[Records contained in a dataset]
====================
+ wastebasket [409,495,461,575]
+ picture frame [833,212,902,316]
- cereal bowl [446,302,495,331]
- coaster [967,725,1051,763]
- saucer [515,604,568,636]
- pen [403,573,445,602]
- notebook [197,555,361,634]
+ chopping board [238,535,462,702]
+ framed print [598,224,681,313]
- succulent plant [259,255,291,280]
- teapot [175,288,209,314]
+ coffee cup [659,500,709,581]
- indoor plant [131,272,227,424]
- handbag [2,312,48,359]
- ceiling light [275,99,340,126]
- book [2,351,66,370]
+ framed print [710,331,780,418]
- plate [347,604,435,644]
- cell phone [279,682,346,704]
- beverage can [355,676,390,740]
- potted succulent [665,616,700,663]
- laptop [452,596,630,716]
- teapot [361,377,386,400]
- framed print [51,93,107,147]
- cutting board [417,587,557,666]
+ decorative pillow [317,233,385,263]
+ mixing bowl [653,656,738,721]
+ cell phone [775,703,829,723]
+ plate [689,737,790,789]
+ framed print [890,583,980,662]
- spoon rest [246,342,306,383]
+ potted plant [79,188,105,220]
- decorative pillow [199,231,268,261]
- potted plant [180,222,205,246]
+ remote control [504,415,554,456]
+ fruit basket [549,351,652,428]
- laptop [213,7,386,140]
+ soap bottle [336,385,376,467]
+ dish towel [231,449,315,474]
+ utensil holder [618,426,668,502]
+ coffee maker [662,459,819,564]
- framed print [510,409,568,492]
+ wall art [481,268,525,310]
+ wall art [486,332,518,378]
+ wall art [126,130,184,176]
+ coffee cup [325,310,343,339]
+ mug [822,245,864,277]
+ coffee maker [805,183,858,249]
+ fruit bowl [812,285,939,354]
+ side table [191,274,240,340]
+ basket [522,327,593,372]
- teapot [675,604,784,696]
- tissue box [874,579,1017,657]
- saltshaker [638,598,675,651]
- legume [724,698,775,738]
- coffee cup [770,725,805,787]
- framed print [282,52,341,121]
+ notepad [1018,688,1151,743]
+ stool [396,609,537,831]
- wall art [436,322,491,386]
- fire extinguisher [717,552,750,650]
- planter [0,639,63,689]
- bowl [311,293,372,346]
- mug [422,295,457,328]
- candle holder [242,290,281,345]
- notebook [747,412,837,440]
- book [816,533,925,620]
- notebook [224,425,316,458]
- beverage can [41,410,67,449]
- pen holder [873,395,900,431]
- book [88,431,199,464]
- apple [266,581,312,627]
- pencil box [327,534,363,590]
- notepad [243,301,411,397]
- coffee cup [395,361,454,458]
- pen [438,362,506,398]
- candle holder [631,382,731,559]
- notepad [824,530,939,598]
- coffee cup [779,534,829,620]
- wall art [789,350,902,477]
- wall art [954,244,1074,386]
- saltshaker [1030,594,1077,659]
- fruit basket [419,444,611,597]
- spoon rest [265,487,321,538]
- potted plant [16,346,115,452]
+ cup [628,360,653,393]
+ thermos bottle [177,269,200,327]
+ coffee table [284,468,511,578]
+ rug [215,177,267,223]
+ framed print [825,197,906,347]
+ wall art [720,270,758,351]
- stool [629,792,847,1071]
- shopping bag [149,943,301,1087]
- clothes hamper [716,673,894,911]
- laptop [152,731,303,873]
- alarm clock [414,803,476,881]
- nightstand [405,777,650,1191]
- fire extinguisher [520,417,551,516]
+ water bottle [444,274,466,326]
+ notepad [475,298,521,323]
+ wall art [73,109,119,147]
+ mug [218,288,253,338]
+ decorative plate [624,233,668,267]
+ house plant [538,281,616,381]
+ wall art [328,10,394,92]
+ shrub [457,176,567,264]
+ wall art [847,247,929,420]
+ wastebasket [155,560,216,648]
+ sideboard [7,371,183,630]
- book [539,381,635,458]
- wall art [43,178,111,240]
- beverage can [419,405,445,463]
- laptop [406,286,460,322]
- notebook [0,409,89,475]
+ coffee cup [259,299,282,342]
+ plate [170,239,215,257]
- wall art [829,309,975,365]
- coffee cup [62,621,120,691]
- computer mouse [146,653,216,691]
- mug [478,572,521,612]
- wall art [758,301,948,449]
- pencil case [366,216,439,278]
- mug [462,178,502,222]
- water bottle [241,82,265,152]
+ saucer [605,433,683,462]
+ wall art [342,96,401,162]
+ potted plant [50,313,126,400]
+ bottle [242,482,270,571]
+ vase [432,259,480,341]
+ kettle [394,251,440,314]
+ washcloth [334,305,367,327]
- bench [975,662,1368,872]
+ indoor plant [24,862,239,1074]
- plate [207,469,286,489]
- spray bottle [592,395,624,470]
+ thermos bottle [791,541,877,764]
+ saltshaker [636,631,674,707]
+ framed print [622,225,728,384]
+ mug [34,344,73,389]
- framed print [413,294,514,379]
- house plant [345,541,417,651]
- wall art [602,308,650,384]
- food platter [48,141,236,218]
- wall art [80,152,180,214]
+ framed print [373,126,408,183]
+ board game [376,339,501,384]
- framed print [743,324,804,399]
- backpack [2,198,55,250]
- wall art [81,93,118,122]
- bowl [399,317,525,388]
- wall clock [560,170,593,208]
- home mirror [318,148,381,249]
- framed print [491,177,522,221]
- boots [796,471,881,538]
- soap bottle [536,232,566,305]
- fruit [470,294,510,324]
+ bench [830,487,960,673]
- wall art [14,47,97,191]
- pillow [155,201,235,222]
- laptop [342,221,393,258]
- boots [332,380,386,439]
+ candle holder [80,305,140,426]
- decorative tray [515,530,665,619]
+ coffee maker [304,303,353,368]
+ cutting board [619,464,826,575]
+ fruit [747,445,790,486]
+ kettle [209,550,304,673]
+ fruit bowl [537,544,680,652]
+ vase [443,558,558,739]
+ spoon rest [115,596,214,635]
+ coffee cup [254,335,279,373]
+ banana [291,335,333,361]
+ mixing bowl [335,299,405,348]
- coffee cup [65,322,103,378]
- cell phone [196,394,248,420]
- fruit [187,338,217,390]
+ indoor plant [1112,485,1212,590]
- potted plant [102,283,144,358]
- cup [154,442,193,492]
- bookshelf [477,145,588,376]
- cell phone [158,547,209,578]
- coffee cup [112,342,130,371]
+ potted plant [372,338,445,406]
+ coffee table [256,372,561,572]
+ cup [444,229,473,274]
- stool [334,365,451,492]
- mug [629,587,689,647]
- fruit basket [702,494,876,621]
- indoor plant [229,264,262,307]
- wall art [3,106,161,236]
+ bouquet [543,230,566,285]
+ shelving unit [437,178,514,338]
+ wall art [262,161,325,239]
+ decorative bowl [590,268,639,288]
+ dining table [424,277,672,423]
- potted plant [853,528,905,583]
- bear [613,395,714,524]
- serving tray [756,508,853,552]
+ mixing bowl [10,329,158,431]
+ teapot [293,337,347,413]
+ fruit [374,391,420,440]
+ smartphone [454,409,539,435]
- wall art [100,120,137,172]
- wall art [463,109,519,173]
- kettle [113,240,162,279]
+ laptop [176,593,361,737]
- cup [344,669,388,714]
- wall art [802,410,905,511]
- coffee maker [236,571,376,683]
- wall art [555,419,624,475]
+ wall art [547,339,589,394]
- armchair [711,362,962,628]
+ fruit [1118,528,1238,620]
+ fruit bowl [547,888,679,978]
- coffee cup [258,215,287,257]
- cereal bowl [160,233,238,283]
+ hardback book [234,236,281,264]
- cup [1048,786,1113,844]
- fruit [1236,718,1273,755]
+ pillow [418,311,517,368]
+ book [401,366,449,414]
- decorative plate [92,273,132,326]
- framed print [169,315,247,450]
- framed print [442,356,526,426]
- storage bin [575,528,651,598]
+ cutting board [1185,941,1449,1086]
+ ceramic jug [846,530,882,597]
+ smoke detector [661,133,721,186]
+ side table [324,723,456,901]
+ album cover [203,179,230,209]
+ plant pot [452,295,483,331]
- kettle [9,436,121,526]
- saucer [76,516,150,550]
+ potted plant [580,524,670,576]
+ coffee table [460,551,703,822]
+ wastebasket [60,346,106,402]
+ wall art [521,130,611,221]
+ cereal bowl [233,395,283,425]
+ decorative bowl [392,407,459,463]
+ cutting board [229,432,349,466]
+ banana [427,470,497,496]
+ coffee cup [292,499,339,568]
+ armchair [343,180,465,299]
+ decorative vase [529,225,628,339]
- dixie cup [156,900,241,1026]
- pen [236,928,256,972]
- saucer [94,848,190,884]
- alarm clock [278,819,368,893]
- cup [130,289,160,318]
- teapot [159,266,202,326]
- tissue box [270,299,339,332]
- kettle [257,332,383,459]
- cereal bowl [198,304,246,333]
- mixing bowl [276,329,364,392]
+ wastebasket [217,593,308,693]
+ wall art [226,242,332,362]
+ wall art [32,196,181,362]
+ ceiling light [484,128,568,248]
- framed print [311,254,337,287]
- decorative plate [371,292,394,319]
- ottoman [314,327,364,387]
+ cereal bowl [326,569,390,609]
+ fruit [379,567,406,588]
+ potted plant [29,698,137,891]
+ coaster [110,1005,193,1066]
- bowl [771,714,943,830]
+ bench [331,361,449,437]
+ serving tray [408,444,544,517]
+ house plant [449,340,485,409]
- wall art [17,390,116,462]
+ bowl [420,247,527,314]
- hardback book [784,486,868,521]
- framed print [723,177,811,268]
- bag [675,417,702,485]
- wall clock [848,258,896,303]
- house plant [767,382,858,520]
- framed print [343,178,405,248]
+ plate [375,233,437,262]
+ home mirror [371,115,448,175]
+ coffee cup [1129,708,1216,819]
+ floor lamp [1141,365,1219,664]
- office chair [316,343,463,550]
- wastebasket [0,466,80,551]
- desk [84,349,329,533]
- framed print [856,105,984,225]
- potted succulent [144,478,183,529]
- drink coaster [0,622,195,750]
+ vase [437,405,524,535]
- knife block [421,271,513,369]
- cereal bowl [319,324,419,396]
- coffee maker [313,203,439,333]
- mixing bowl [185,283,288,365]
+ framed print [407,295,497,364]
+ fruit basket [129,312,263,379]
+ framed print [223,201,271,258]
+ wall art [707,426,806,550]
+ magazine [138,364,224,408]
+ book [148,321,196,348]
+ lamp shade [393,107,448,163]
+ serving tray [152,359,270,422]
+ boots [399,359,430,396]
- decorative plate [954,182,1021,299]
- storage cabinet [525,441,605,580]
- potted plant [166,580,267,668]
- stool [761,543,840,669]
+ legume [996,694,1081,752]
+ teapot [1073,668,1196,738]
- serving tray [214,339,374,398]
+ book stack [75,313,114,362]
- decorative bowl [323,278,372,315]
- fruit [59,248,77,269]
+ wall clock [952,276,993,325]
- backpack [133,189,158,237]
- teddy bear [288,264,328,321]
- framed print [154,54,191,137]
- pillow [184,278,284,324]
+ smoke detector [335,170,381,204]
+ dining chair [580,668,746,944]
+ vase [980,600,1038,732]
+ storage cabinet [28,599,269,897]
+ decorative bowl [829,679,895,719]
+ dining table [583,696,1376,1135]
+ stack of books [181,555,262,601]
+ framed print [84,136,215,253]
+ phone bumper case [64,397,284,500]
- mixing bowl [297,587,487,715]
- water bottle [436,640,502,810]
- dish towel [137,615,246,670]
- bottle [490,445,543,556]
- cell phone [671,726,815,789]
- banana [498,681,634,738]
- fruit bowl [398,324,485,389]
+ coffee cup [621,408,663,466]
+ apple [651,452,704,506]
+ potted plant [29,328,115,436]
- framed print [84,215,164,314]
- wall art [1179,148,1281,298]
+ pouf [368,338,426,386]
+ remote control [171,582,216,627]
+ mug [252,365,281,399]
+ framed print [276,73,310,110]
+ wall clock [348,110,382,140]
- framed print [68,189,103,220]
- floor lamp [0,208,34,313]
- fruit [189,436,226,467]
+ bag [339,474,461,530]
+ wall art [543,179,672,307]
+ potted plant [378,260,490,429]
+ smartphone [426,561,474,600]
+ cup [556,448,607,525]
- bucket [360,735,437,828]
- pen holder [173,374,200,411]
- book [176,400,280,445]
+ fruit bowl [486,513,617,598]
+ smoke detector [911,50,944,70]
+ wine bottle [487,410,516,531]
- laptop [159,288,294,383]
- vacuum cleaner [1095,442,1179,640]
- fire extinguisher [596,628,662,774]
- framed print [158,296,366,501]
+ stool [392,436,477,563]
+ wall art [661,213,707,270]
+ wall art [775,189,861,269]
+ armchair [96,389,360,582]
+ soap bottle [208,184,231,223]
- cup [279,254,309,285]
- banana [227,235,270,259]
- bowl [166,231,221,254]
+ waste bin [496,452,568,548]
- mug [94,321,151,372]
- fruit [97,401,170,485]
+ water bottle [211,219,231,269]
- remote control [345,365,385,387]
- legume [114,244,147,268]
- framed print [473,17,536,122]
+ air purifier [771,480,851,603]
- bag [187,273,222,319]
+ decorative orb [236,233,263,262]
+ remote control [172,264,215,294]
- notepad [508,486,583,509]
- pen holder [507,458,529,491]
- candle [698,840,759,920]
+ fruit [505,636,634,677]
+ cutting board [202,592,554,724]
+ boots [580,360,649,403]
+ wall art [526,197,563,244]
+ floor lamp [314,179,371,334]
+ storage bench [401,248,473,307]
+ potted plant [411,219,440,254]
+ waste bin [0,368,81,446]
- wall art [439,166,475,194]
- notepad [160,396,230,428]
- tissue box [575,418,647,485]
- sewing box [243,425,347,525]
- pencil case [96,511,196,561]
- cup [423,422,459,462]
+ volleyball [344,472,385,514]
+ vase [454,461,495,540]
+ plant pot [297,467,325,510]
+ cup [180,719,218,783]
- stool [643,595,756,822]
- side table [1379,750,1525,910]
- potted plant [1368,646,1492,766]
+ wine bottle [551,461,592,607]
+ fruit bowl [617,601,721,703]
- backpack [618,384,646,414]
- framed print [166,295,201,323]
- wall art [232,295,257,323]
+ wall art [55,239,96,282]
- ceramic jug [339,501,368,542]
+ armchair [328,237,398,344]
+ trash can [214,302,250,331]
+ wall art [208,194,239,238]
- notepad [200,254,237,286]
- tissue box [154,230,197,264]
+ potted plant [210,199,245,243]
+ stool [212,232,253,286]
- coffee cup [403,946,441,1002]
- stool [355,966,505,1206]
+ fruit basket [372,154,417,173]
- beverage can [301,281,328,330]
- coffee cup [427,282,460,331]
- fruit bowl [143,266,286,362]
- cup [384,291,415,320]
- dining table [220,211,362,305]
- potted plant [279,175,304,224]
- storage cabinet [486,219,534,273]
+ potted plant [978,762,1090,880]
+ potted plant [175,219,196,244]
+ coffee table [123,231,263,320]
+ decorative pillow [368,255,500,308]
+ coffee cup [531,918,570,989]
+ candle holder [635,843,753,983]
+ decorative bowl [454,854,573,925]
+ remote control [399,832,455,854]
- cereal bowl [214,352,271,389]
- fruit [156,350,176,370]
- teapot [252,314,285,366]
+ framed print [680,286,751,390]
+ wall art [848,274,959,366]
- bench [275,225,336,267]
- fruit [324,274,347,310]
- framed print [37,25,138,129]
====================
→ What the exercise asks
Looking back over the data above, restate word for word the lines that begin at the line with "- stool [643,595,756,822]" and end at the line with "- fruit [324,274,347,310]", inclusive.

→ Expected answer
- stool [643,595,756,822]
- side table [1379,750,1525,910]
- potted plant [1368,646,1492,766]
+ wine bottle [551,461,592,607]
+ fruit bowl [617,601,721,703]
- backpack [618,384,646,414]
- framed print [166,295,201,323]
- wall art [232,295,257,323]
+ wall art [55,239,96,282]
- ceramic jug [339,501,368,542]
+ armchair [328,237,398,344]
+ trash can [214,302,250,331]
+ wall art [208,194,239,238]
- notepad [200,254,237,286]
- tissue box [154,230,197,264]
+ potted plant [210,199,245,243]
+ stool [212,232,253,286]
- coffee cup [403,946,441,1002]
- stool [355,966,505,1206]
+ fruit basket [372,154,417,173]
- beverage can [301,281,328,330]
- coffee cup [427,282,460,331]
- fruit bowl [143,266,286,362]
- cup [384,291,415,320]
- dining table [220,211,362,305]
- potted plant [279,175,304,224]
- storage cabinet [486,219,534,273]
+ potted plant [978,762,1090,880]
+ potted plant [175,219,196,244]
+ coffee table [123,231,263,320]
+ decorative pillow [368,255,500,308]
+ coffee cup [531,918,570,989]
+ candle holder [635,843,753,983]
+ decorative bowl [454,854,573,925]
+ remote control [399,832,455,854]
- cereal bowl [214,352,271,389]
- fruit [156,350,176,370]
- teapot [252,314,285,366]
+ framed print [680,286,751,390]
+ wall art [848,274,959,366]
- bench [275,225,336,267]
- fruit [324,274,347,310]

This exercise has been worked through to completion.